C++20 concepts: int not swappable_with int

Question

I'm trying out C++20's concepts, and either std::swappable_with is undefined (Visual Studio, using /std:c++latest) or its constraints are not matched by the MCVE below (g++10 using -std=c++2a) -- that is, int is not swappable with int (!). What's the fix for this? If int can't be swapped with int, I don't see anything working.

#include <concepts> 

template <typename T, typename U>
requires std::swappable_with<T,U>
void mySwap(T& t, U& u)
{
    T temp = t; t = u; u = temp;
}

int main()
{
    int x, y;
    mySwap(x, y);

    return 0;
}

Answer 1

std::swappable_with<T, U> checks whether swap can be invoked (after using std::swap;) with arguments std::declval<T>() and std::declval<U>(). With T and U being int, both arguments are rvalues, which cannot be bound to std::swap parameters, since these are (non-const) lvalue references.

---

You wonder that int cannot be swapped with int — that's right, you cannot write std::swap(1, -1);.

Answer 2

Use std::swappable_with<T&,U&> - swappable with cares about value category, encoded by reference, as well as type.

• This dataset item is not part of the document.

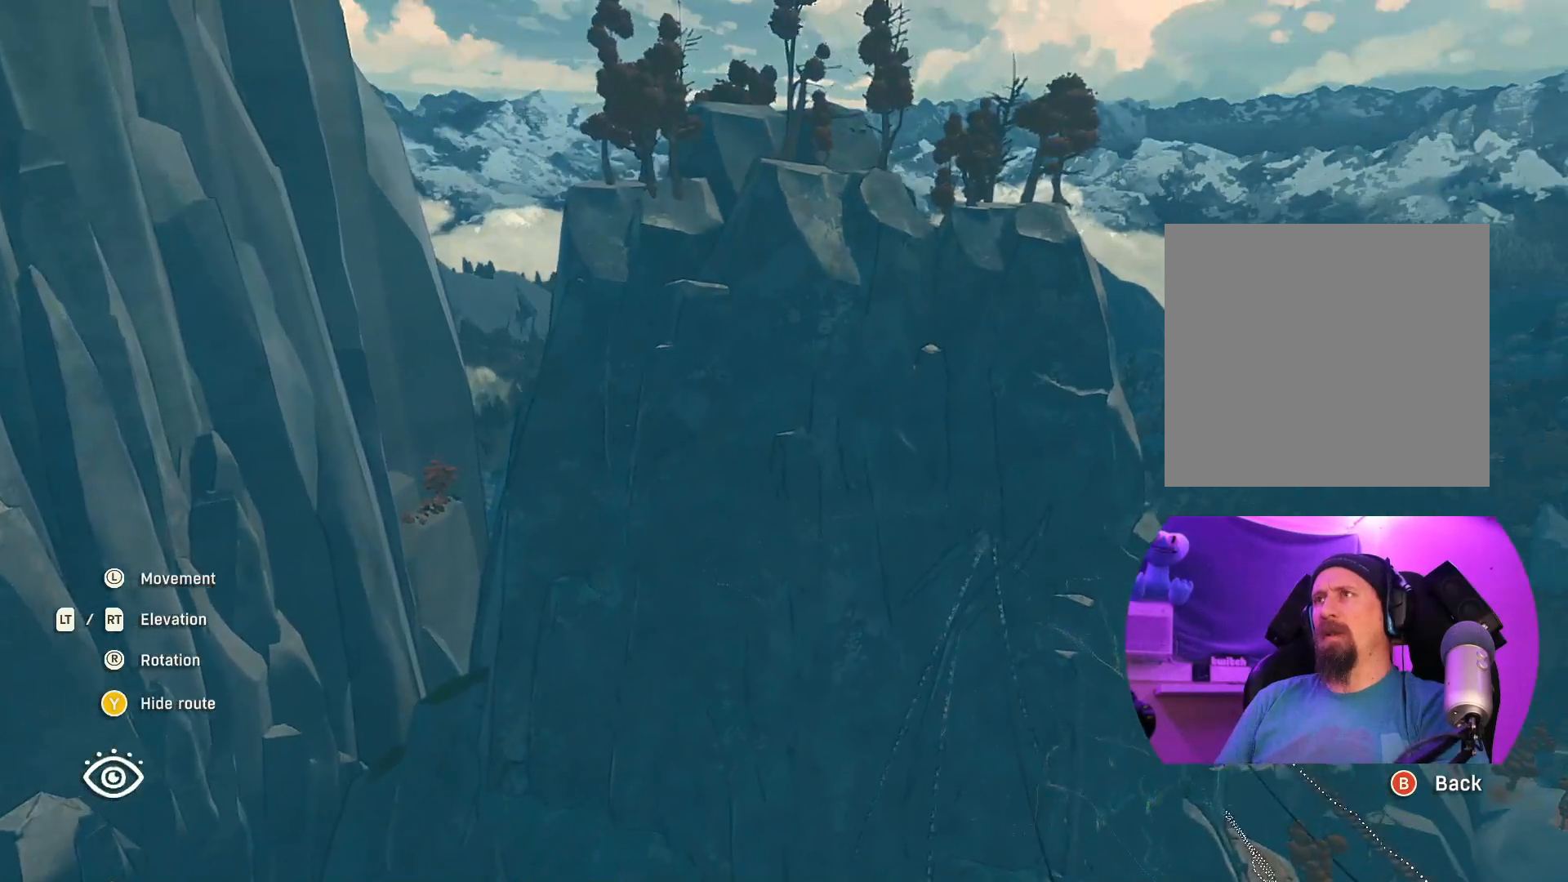
{"buttons": [], "left_stick": "up", "right_stick": "right", "events": [[317, "right_stick", "right"]]}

You are in effect asking if rvalues of type int can be swapped. And it says "no"; you cannot swap to rvalue ints.

This might be confusing, but if you do this:

template <class T, class U>
requires std::swappable_with<T,U>
void mySwap(T&& t, U&& u) {
  auto temp = std::forward<T>(t);
  t = std::forward<U>(u);
  u = std::move(temp);
}

it becomes a bit more natural. Here, we use forwarding references, and the l/rvalue categories of the argument are stored along side the bare types in T and U respectively.

Note that the above could permit rvalues to be swapped, if objects of that type are swappable_with each other.